Rewrite the items below, swapping every "uploaded_photo" for "input_image" and leaving everything else unchanged.

Supplied data »
** begin **

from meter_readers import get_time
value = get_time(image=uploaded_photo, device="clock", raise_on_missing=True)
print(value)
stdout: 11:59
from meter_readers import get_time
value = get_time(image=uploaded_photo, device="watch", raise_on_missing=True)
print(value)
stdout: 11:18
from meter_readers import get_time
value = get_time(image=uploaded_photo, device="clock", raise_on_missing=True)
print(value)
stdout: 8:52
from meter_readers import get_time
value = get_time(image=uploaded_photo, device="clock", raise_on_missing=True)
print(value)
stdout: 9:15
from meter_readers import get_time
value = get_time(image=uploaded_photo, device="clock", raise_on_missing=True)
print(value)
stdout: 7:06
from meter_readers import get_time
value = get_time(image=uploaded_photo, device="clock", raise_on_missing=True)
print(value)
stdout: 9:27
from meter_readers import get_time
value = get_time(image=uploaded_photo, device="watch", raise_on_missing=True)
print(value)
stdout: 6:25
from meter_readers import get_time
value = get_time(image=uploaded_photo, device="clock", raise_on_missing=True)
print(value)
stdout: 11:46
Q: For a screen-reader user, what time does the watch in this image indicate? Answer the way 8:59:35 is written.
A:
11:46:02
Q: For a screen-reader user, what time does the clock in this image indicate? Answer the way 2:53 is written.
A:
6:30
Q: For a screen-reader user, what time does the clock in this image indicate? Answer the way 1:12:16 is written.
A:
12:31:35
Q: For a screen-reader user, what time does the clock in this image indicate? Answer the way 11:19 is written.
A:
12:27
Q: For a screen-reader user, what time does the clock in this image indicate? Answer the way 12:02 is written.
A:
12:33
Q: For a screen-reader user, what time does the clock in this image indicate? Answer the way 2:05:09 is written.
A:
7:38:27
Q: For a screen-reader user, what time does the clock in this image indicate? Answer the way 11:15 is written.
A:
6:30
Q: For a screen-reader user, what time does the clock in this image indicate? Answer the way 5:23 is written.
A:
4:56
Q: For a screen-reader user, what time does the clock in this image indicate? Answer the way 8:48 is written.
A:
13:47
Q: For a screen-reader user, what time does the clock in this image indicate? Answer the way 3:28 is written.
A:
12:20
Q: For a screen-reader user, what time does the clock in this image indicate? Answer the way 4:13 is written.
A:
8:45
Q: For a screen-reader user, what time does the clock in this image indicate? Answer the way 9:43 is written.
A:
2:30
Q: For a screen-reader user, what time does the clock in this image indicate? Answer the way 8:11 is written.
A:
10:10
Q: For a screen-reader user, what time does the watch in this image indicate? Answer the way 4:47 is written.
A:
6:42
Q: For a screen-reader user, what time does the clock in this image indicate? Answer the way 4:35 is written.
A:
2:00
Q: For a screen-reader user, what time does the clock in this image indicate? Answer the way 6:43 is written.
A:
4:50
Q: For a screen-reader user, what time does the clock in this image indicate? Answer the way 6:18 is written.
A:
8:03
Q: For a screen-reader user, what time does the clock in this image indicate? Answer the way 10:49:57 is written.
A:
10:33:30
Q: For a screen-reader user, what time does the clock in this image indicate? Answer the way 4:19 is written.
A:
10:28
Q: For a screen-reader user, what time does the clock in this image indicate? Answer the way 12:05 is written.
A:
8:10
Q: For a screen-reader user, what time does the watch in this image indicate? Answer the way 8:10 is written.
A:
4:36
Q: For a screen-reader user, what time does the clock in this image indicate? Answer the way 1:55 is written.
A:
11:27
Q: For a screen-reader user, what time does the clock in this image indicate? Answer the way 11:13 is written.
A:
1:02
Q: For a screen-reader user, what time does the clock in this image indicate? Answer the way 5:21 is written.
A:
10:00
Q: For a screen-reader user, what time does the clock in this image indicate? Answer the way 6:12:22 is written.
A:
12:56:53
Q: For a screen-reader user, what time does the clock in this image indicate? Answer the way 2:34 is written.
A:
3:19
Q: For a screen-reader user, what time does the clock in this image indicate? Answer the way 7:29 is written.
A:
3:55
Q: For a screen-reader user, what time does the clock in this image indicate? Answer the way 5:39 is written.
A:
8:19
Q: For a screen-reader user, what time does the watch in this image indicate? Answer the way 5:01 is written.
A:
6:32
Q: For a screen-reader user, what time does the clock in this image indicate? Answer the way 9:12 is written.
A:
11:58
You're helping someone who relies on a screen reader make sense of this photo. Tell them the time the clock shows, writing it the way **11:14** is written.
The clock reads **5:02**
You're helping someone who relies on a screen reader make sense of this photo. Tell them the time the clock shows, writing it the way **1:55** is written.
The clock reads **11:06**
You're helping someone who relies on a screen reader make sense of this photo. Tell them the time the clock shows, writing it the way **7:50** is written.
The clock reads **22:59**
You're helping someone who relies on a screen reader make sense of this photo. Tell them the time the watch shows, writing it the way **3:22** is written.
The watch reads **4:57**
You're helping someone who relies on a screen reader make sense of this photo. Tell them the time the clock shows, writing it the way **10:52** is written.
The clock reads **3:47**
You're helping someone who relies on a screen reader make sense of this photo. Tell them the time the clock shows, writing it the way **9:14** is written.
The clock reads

** end **

Response to the exercise »
from meter_readers import get_time
value = get_time(image=input_image, device="clock", raise_on_missing=True)
print(value)
stdout: 11:59
from meter_readers import get_time
value = get_time(image=input_image, device="watch", raise_on_missing=True)
print(value)
stdout: 11:18
from meter_readers import get_time
value = get_time(image=input_image, device="clock", raise_on_missing=True)
print(value)
stdout: 8:52
from meter_readers import get_time
value = get_time(image=input_image, device="clock", raise_on_missing=True)
print(value)
stdout: 9:15
from meter_readers import get_time
value = get_time(image=input_image, device="clock", raise_on_missing=True)
print(value)
stdout: 7:06
from meter_readers import get_time
value = get_time(image=input_image, device="clock", raise_on_missing=True)
print(value)
stdout: 9:27
from meter_readers import get_time
value = get_time(image=input_image, device="watch", raise_on_missing=True)
print(value)
stdout: 6:25
from meter_readers import get_time
value = get_time(image=input_image, device="clock", raise_on_missing=True)
print(value)
stdout: 11:46
Q: For a screen-reader user, what time does the watch in this image indicate? Answer the way 8:59:35 is written.
A:
11:46:02
Q: For a screen-reader user, what time does the clock in this image indicate? Answer the way 2:53 is written.
A:
6:30
Q: For a screen-reader user, what time does the clock in this image indicate? Answer the way 1:12:16 is written.
A:
12:31:35
Q: For a screen-reader user, what time does the clock in this image indicate? Answer the way 11:19 is written.
A:
12:27
Q: For a screen-reader user, what time does the clock in this image indicate? Answer the way 12:02 is written.
A:
12:33
Q: For a screen-reader user, what time does the clock in this image indicate? Answer the way 2:05:09 is written.
A:
7:38:27
Q: For a screen-reader user, what time does the clock in this image indicate? Answer the way 11:15 is written.
A:
6:30
Q: For a screen-reader user, what time does the clock in this image indicate? Answer the way 5:23 is written.
A:
4:56
Q: For a screen-reader user, what time does the clock in this image indicate? Answer the way 8:48 is written.
A:
13:47
Q: For a screen-reader user, what time does the clock in this image indicate? Answer the way 3:28 is written.
A:
12:20
Q: For a screen-reader user, what time does the clock in this image indicate? Answer the way 4:13 is written.
A:
8:45
Q: For a screen-reader user, what time does the clock in this image indicate? Answer the way 9:43 is written.
A:
2:30
Q: For a screen-reader user, what time does the clock in this image indicate? Answer the way 8:11 is written.
A:
10:10
Q: For a screen-reader user, what time does the watch in this image indicate? Answer the way 4:47 is written.
A:
6:42
Q: For a screen-reader user, what time does the clock in this image indicate? Answer the way 4:35 is written.
A:
2:00
Q: For a screen-reader user, what time does the clock in this image indicate? Answer the way 6:43 is written.
A:
4:50
Q: For a screen-reader user, what time does the clock in this image indicate? Answer the way 6:18 is written.
A:
8:03
Q: For a screen-reader user, what time does the clock in this image indicate? Answer the way 10:49:57 is written.
A:
10:33:30
Q: For a screen-reader user, what time does the clock in this image indicate? Answer the way 4:19 is written.
A:
10:28
Q: For a screen-reader user, what time does the clock in this image indicate? Answer the way 12:05 is written.
A:
8:10
Q: For a screen-reader user, what time does the watch in this image indicate? Answer the way 8:10 is written.
A:
4:36
Q: For a screen-reader user, what time does the clock in this image indicate? Answer the way 1:55 is written.
A:
11:27
Q: For a screen-reader user, what time does the clock in this image indicate? Answer the way 11:13 is written.
A:
1:02
Q: For a screen-reader user, what time does the clock in this image indicate? Answer the way 5:21 is written.
A:
10:00
Q: For a screen-reader user, what time does the clock in this image indicate? Answer the way 6:12:22 is written.
A:
12:56:53
Q: For a screen-reader user, what time does the clock in this image indicate? Answer the way 2:34 is written.
A:
3:19
Q: For a screen-reader user, what time does the clock in this image indicate? Answer the way 7:29 is written.
A:
3:55
Q: For a screen-reader user, what time does the clock in this image indicate? Answer the way 5:39 is written.
A:
8:19
Q: For a screen-reader user, what time does the watch in this image indicate? Answer the way 5:01 is written.
A:
6:32
Q: For a screen-reader user, what time does the clock in this image indicate? Answer the way 9:12 is written.
A:
11:58
You're helping someone who relies on a screen reader make sense of this photo. Tell them the time the clock shows, writing it the way **11:14** is written.
The clock reads **5:02**
You're helping someone who relies on a screen reader make sense of this photo. Tell them the time the clock shows, writing it the way **1:55** is written.
The clock reads **11:06**
You're helping someone who relies on a screen reader make sense of this photo. Tell them the time the clock shows, writing it the way **7:50** is written.
The clock reads **22:59**
You're helping someone who relies on a screen reader make sense of this photo. Tell them the time the watch shows, writing it the way **3:22** is written.
The watch reads **4:57**
You're helping someone who relies on a screen reader make sense of this photo. Tell them the time the clock shows, writing it the way **10:52** is written.
The clock reads **3:47**
You're helping someone who relies on a screen reader make sense of this photo. Tell them the time the clock shows, writing it the way **9:14** is written.
The clock reads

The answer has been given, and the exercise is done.